Orangutan Tapanuli (Pongo tapanuliensis) merupakan jenis yang berbeda dengan saudaranya Orangutan Sumatera (Pongo abelii), meski sama-sama dari Pulau Sumatra.
Fakta ini tertuang lewat karya ilmiah Natter dan kawan-kawan dari Departement of Anthropology, University of Zurich, Switzerland tahun 2017.
Morfologi dan Perilaku
Indonesia memiliki tiga spesies orangutan yang tersebar di dua pulau. Orangutan Kalimantan (Pongo pygmaeus) di Kalimantan. Kemudian Orangutan Sumatera (Pongo abelii) dan Orangutan Tapanuli (Pongo tapanuliensis) tersebar di Batang Toru. Keduanya di Sumatra Utara.
Meski berasal dari pulau yang sama, keduanya memiliki perbedaan fisik. Tengkorak dan tulang rahang Orangutan Tapanuli lebih halus daripada Orangutan Sumatera dan Orangutan Kalimantan.
Selain itu Orangutan Tapanuli jantan memiliki kumis dan jenggot yang menonjol. Bantalan pipi berbentuk datar penuh rambut halus berwarna pirang. Rambut pada bagiannya badannya pun lebih tebal dan keriting.
Warna rambut Orangutan Tapanuli berwarna kayu manis. Berbeda dengan warna Orangutan Kalimantan yang cokelat gelap dan Orangutan Sumatera yang berwarna cokelat kemerahan.
Tumbuhan menjadi pakan Orangutan Tapanuli. Namun jenis tumbuhan yang mereka makan belum pernah tercatat sebagai jenis pakan. Misalnya saja biji Aturmangan (Casuarinaceae), buah Sampinur Tali/Bunga (Podocarpaceae) dan Agatis (Araucariaceae).
Populasi Terus Menyusut
Saat ini populasi Orangutan Tapanuli kurang dari 800 individu. Kondisi ini membuatnya masuk kategori hampir punah. Habitat mereka pun semakin berkurang.
Habitatnya tersisa tidak lebih dari 10 kilometer persegi. Rencana pembangunan pembangkit listrik tenaga air di masa mendatang dikhawatirkan menyentuh 15 % habitat Orangutan Tapanuli. Meski wilayah tersebut berstatus hutan tak dilindungi namun populasi mereka padat di situ.
International Unior for Conservation of Nature (IUCN) menyebutkan 75 tahun terakhir populasi Orangutan Tapanuli mengalami penyusutan sebanyak 80 %. Mereka pun masuk dalam kategori kritis (criticaly endangered).
Berdasarkan Peraturan Pemerintah No 7 Tahun 1999 Tentang Pengawetan Jenis Tumbuhan dan Satwa, Orangutan Tapanuli bersama saudaranya yaitu Orangutan Kalimantan dan Orangutan Sumatera masuk dalam daftar satwa dilindungi.

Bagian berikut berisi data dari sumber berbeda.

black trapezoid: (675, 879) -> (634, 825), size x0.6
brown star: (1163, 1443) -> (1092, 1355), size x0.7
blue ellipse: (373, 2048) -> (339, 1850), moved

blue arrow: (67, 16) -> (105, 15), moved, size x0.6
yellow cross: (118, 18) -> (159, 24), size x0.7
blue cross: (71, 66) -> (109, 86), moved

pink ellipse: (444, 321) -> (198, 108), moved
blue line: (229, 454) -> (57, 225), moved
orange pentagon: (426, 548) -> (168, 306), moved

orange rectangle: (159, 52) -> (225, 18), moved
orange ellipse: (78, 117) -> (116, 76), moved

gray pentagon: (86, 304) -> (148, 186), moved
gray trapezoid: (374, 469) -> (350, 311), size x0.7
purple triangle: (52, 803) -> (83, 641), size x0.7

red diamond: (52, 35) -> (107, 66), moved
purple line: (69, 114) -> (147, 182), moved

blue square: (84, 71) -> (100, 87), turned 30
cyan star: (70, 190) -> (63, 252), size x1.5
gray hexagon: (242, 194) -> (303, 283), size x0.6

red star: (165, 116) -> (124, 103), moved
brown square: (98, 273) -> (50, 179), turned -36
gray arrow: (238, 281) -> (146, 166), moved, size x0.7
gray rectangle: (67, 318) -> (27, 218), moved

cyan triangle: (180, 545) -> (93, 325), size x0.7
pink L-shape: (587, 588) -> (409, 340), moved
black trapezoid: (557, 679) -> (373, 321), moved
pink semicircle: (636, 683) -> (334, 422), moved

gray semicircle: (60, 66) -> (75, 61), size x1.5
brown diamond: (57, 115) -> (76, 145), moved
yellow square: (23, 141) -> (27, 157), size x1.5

Begitu juga menurut Convention on International Trade in Endangered Spesies of Wild Fauna and Flora (CITES). Orangutan Tapanuli juga termasuk dalam Appendix I yang berarti tidak boleh diperdagangkan dalam keadaan hidup ataupun mati.
Ancaman dan Tantangan
Ancaman Orangutan Tapanuli merupakan indikasi keterancaman habitat dan ekosistemnya. Apalagi banyak masyarakat yang turut hidup di dalamnya. Tingginya kejadian konflik antar manusia dan orangutan menyebabkan korban di kedua belah pihak. Bahkan sering berakhir dengan kematian orangutan.
Hilangnya habitat hutan menjadi perkebunan sawit, pertambangan, pembukaan jalan, legal dan illegal logging, kebakaran hutan dan perburuan jadi penyebab menyusutnya populasi Orangutan Tapanuli.
Konversi dan fragmentasi habitat untuk pertanian dan ekspansi kelapa sawit menjadi ancaman utama orangutan.
Meskipun telah hukum Indonesia lindungi, perdagangan liar orangutan menjadi hewan peliharaan merupakan salah satu ancaman terbesar.
Saat ini beberapa lokasi di Sumatra Utara menjadi tempat konflik orangutan dan manusia. Adanya pembukaan hutan alam untuk pengembangan perkebunan kelapa sawit mengganggu wilayah jelajah orangutan. Akibatnya orangutan mendapat dampak buruknya.